(Problem description)
Copy out the source text from every entry below, reproducing each line without any change.

(Task material)

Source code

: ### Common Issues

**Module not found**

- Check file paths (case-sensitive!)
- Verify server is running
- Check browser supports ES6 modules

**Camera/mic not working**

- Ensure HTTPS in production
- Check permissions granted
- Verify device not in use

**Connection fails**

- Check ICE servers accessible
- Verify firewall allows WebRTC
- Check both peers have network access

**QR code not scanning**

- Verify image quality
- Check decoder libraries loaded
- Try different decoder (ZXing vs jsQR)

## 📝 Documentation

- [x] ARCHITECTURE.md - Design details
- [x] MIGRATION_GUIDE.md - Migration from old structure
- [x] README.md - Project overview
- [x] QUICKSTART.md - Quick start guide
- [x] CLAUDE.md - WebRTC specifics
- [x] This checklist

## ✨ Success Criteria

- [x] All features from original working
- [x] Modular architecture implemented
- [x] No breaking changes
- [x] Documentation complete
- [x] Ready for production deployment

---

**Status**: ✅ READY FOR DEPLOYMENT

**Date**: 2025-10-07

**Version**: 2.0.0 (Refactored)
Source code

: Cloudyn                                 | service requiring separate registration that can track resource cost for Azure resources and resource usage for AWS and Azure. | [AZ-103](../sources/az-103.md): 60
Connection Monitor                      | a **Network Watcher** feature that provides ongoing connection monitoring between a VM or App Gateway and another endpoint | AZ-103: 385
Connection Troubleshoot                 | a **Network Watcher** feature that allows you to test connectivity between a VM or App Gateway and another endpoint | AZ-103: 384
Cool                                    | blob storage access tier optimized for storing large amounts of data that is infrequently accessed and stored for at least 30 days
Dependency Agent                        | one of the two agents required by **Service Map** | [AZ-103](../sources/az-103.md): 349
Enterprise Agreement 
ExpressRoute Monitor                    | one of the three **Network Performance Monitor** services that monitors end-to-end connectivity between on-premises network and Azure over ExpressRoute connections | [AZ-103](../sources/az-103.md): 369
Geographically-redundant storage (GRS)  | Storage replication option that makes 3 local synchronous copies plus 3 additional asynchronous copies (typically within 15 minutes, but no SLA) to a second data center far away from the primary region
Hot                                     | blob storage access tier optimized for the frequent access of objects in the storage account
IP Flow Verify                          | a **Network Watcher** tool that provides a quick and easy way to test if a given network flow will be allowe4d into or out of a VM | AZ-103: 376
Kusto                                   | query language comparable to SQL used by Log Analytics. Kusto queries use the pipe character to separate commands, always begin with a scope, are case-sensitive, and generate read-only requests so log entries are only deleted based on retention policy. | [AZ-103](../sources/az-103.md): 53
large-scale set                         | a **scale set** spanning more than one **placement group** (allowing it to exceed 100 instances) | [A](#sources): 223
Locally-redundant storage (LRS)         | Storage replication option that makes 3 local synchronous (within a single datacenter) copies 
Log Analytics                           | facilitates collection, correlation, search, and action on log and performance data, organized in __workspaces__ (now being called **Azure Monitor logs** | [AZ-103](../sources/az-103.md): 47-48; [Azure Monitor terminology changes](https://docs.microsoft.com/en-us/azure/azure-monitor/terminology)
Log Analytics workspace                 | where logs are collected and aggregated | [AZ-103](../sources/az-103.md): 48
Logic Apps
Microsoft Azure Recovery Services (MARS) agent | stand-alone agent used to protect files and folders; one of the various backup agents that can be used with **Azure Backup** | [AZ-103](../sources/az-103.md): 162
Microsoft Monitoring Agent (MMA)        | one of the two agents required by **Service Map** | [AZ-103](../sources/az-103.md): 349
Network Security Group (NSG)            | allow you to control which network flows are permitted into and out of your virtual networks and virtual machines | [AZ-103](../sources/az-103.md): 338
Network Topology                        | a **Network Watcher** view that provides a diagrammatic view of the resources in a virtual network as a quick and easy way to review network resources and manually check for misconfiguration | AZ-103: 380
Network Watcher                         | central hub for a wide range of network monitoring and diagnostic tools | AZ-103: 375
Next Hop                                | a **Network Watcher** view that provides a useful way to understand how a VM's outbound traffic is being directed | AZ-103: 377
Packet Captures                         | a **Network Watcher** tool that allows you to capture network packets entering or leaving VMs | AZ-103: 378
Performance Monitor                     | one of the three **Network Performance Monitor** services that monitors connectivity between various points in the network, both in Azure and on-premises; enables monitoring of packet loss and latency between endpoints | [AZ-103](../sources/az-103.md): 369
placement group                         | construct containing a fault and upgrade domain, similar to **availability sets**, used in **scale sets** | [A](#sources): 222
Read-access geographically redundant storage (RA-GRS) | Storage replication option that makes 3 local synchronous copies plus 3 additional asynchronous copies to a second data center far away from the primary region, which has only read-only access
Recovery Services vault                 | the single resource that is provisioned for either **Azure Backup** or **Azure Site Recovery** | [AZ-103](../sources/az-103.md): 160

(Answer to this exercise)
Source code

: ### Common Issues

**Module not found**

- Check file paths (case-sensitive!)
- Verify server is running
- Check browser supports ES6 modules

**Camera/mic not working**

- Ensure HTTPS in production
- Check permissions granted
- Verify device not in use

**Connection fails**

- Check ICE servers accessible
- Verify firewall allows WebRTC
- Check both peers have network access

**QR code not scanning**

- Verify image quality
- Check decoder libraries loaded
- Try different decoder (ZXing vs jsQR)

## 📝 Documentation

- [x] ARCHITECTURE.md - Design details
- [x] MIGRATION_GUIDE.md - Migration from old structure
- [x] README.md - Project overview
- [x] QUICKSTART.md - Quick start guide
- [x] CLAUDE.md - WebRTC specifics
- [x] This checklist

## ✨ Success Criteria

- [x] All features from original working
- [x] Modular architecture implemented
- [x] No breaking changes
- [x] Documentation complete
- [x] Ready for production deployment

---

**Status**: ✅ READY FOR DEPLOYMENT

**Date**: 2025-10-07

**Version**: 2.0.0 (Refactored)
Source code

: Cloudyn                                 | service requiring separate registration that can track resource cost for Azure resources and resource usage for AWS and Azure. | [AZ-103](../sources/az-103.md): 60
Connection Monitor                      | a **Network Watcher** feature that provides ongoing connection monitoring between a VM or App Gateway and another endpoint | AZ-103: 385
Connection Troubleshoot                 | a **Network Watcher** feature that allows you to test connectivity between a VM or App Gateway and another endpoint | AZ-103: 384
Cool                                    | blob storage access tier optimized for storing large amounts of data that is infrequently accessed and stored for at least 30 days
Dependency Agent                        | one of the two agents required by **Service Map** | [AZ-103](../sources/az-103.md): 349
Enterprise Agreement 
ExpressRoute Monitor                    | one of the three **Network Performance Monitor** services that monitors end-to-end connectivity between on-premises network and Azure over ExpressRoute connections | [AZ-103](../sources/az-103.md): 369
Geographically-redundant storage (GRS)  | Storage replication option that makes 3 local synchronous copies plus 3 additional asynchronous copies (typically within 15 minutes, but no SLA) to a second data center far away from the primary region
Hot                                     | blob storage access tier optimized for the frequent access of objects in the storage account
IP Flow Verify                          | a **Network Watcher** tool that provides a quick and easy way to test if a given network flow will be allowe4d into or out of a VM | AZ-103: 376
Kusto                                   | query language comparable to SQL used by Log Analytics. Kusto queries use the pipe character to separate commands, always begin with a scope, are case-sensitive, and generate read-only requests so log entries are only deleted based on retention policy. | [AZ-103](../sources/az-103.md): 53
large-scale set                         | a **scale set** spanning more than one **placement group** (allowing it to exceed 100 instances) | [A](#sources): 223
Locally-redundant storage (LRS)         | Storage replication option that makes 3 local synchronous (within a single datacenter) copies 
Log Analytics                           | facilitates collection, correlation, search, and action on log and performance data, organized in __workspaces__ (now being called **Azure Monitor logs** | [AZ-103](../sources/az-103.md): 47-48; [Azure Monitor terminology changes](https://docs.microsoft.com/en-us/azure/azure-monitor/terminology)
Log Analytics workspace                 | where logs are collected and aggregated | [AZ-103](../sources/az-103.md): 48
Logic Apps
Microsoft Azure Recovery Services (MARS) agent | stand-alone agent used to protect files and folders; one of the various backup agents that can be used with **Azure Backup** | [AZ-103](../sources/az-103.md): 162
Microsoft Monitoring Agent (MMA)        | one of the two agents required by **Service Map** | [AZ-103](../sources/az-103.md): 349
Network Security Group (NSG)            | allow you to control which network flows are permitted into and out of your virtual networks and virtual machines | [AZ-103](../sources/az-103.md): 338
Network Topology                        | a **Network Watcher** view that provides a diagrammatic view of the resources in a virtual network as a quick and easy way to review network resources and manually check for misconfiguration | AZ-103: 380
Network Watcher                         | central hub for a wide range of network monitoring and diagnostic tools | AZ-103: 375
Next Hop                                | a **Network Watcher** view that provides a useful way to understand how a VM's outbound traffic is being directed | AZ-103: 377
Packet Captures                         | a **Network Watcher** tool that allows you to capture network packets entering or leaving VMs | AZ-103: 378
Performance Monitor                     | one of the three **Network Performance Monitor** services that monitors connectivity between various points in the network, both in Azure and on-premises; enables monitoring of packet loss and latency between endpoints | [AZ-103](../sources/az-103.md): 369
placement group                         | construct containing a fault and upgrade domain, similar to **availability sets**, used in **scale sets** | [A](#sources): 222
Read-access geographically redundant storage (RA-GRS) | Storage replication option that makes 3 local synchronous copies plus 3 additional asynchronous copies to a second data center far away from the primary region, which has only read-only access
Recovery Services vault                 | the single resource that is provisioned for either **Azure Backup** or **Azure Site Recovery** | [AZ-103](../sources/az-103.md): 160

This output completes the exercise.